- _Exercise directions_
Can you convert the data, starting at the beginning and ending at the line that contains "[524, 538, 542, 597] StreetNumber: 1851", into a two-column CSV with the columns "text" and "labels", putting each text and its answer on one row, each in a single quoted field with line breaks replaced by spaces?

Region labeling data
[Begin]

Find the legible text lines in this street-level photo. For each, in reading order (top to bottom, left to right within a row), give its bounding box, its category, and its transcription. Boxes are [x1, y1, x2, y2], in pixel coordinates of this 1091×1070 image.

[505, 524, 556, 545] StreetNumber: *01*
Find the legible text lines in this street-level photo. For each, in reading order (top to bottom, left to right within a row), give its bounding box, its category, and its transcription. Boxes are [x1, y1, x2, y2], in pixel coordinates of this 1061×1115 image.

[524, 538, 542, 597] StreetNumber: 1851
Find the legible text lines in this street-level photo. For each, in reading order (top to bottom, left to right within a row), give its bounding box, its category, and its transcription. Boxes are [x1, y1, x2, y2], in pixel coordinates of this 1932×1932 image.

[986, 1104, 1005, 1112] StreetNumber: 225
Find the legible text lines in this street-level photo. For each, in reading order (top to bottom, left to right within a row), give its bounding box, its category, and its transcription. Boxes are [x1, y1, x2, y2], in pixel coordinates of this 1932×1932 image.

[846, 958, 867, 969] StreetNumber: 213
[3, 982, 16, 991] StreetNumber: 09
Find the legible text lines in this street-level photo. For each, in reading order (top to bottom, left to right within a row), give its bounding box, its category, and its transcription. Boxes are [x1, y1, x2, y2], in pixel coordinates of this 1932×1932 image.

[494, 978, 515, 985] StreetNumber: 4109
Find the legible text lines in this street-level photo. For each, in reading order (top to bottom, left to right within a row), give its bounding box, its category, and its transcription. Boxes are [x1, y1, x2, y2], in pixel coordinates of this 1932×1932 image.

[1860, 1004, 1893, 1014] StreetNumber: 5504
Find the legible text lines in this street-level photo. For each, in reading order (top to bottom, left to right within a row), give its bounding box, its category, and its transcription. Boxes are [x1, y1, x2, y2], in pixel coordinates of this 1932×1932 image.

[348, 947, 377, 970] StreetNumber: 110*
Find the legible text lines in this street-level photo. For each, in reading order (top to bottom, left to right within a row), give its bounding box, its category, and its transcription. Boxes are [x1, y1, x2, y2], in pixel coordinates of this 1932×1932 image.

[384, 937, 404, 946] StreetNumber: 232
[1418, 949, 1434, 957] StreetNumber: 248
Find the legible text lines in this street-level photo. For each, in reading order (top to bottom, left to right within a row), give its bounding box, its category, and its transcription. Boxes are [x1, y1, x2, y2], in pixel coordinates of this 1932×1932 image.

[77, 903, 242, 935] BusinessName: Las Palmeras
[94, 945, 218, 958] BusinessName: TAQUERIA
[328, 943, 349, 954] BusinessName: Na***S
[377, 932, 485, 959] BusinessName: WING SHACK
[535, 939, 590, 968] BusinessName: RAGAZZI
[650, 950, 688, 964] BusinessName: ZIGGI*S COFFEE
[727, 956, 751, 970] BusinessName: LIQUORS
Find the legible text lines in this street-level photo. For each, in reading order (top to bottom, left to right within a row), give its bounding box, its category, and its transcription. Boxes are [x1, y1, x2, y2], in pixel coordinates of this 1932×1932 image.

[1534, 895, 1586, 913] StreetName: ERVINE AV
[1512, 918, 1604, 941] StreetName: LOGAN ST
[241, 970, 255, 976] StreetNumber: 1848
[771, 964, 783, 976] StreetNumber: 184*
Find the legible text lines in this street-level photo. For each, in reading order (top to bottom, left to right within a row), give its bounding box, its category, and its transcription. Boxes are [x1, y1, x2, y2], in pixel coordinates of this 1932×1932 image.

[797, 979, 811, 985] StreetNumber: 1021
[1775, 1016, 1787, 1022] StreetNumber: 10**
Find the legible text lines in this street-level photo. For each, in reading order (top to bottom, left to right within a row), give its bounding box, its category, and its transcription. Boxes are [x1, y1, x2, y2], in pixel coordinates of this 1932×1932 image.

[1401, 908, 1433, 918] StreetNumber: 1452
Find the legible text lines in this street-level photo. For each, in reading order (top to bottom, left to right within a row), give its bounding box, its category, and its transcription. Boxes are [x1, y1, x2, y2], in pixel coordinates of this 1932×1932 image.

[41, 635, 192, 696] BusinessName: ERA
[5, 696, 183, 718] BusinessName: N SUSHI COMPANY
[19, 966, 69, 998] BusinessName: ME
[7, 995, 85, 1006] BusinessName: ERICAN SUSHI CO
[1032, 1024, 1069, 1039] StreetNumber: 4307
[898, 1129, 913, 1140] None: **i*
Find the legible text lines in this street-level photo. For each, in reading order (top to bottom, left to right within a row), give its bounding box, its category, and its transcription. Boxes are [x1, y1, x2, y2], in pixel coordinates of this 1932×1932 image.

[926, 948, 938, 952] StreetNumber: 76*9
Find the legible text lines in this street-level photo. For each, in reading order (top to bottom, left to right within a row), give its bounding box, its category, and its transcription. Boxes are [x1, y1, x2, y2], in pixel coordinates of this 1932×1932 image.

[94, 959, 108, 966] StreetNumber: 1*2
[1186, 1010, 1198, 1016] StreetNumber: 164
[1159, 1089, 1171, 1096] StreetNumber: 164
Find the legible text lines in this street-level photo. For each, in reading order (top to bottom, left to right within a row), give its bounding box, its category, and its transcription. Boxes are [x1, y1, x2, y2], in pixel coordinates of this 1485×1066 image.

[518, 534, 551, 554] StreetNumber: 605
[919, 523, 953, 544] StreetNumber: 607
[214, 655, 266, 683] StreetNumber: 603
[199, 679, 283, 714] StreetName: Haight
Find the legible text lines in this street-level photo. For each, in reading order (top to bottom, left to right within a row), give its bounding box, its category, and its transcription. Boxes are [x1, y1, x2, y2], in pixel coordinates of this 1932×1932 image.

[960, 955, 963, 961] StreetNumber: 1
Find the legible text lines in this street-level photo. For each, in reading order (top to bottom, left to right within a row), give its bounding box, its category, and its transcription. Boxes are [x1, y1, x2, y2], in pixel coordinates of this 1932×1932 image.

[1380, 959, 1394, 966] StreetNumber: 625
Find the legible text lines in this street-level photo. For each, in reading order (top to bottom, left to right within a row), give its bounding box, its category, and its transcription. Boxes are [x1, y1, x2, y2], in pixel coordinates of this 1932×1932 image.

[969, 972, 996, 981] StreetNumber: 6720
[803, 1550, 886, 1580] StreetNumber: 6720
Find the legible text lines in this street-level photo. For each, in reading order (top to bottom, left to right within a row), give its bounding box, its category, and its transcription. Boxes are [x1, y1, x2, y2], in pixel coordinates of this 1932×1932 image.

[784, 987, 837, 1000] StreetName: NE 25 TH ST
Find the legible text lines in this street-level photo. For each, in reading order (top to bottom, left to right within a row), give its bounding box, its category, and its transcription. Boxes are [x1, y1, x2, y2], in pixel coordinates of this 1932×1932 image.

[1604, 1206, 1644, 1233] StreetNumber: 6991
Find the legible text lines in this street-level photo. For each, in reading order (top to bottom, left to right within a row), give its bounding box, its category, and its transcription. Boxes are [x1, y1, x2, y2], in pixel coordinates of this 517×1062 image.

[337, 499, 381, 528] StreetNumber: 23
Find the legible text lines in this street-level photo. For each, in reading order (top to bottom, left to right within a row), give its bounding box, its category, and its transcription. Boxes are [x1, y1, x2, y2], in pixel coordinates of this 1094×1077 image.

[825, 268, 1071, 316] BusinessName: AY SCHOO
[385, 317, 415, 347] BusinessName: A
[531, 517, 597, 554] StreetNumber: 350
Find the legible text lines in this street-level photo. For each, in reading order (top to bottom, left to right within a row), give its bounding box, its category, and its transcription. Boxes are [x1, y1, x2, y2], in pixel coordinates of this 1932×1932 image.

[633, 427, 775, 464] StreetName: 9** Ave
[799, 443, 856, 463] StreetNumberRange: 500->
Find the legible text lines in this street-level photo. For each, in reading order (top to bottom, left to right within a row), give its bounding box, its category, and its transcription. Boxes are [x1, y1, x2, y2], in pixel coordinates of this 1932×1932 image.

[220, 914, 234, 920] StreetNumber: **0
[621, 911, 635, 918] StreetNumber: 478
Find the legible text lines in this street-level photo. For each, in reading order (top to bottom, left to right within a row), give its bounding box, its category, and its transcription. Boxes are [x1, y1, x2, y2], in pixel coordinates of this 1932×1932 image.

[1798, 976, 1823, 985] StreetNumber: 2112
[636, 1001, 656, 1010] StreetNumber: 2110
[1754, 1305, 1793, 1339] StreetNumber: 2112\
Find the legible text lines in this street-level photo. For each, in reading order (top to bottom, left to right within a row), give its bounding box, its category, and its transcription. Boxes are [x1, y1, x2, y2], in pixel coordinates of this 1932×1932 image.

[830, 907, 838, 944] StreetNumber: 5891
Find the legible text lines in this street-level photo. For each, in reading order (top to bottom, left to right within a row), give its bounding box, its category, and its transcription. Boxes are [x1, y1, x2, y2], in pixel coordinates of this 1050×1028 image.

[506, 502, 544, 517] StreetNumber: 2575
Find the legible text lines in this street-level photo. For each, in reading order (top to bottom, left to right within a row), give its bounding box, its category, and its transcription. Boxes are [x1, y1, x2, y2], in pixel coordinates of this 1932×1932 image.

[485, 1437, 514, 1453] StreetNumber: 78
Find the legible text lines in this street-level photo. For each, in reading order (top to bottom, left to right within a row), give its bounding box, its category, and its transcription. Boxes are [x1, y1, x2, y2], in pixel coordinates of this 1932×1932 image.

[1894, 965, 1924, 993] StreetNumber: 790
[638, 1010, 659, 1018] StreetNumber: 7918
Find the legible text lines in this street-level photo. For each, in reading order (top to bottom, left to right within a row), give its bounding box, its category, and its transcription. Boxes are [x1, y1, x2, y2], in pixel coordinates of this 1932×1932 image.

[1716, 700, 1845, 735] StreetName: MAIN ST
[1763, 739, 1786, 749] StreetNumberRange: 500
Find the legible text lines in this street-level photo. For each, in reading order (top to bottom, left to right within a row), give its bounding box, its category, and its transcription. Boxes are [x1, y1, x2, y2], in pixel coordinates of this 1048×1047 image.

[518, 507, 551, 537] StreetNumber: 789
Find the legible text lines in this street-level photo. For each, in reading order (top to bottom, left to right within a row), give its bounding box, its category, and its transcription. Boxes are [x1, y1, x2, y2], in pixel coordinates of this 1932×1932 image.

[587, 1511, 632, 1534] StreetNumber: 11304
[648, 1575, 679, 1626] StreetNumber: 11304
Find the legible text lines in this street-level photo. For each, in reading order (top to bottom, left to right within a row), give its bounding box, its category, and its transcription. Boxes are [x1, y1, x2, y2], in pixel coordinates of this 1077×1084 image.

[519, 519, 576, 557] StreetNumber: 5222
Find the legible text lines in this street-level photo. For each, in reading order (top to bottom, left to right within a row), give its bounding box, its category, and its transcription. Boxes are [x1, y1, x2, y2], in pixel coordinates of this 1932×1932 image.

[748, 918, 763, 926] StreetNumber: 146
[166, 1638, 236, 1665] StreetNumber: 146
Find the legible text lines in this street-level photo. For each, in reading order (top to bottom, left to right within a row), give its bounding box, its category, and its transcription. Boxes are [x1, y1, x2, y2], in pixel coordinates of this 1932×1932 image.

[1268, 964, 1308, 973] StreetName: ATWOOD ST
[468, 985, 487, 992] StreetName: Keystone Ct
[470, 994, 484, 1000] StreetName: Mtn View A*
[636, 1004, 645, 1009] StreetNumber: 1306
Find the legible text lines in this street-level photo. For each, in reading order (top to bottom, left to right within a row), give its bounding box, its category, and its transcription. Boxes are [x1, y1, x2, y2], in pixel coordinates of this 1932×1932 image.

[End]

- _Answer for the task_
text,labels
"Find the legible text lines in this street-level photo. For each, in reading order (top to bottom, left to right within a row), give its bounding box, its category, and its transcription. Boxes are [x1, y1, x2, y2], in pixel coordinates of this 1091×1070 image.","[505, 524, 556, 545] StreetNumber: *01*"
"Find the legible text lines in this street-level photo. For each, in reading order (top to bottom, left to right within a row), give its bounding box, its category, and its transcription. Boxes are [x1, y1, x2, y2], in pixel coordinates of this 1061×1115 image.","[524, 538, 542, 597] StreetNumber: 1851"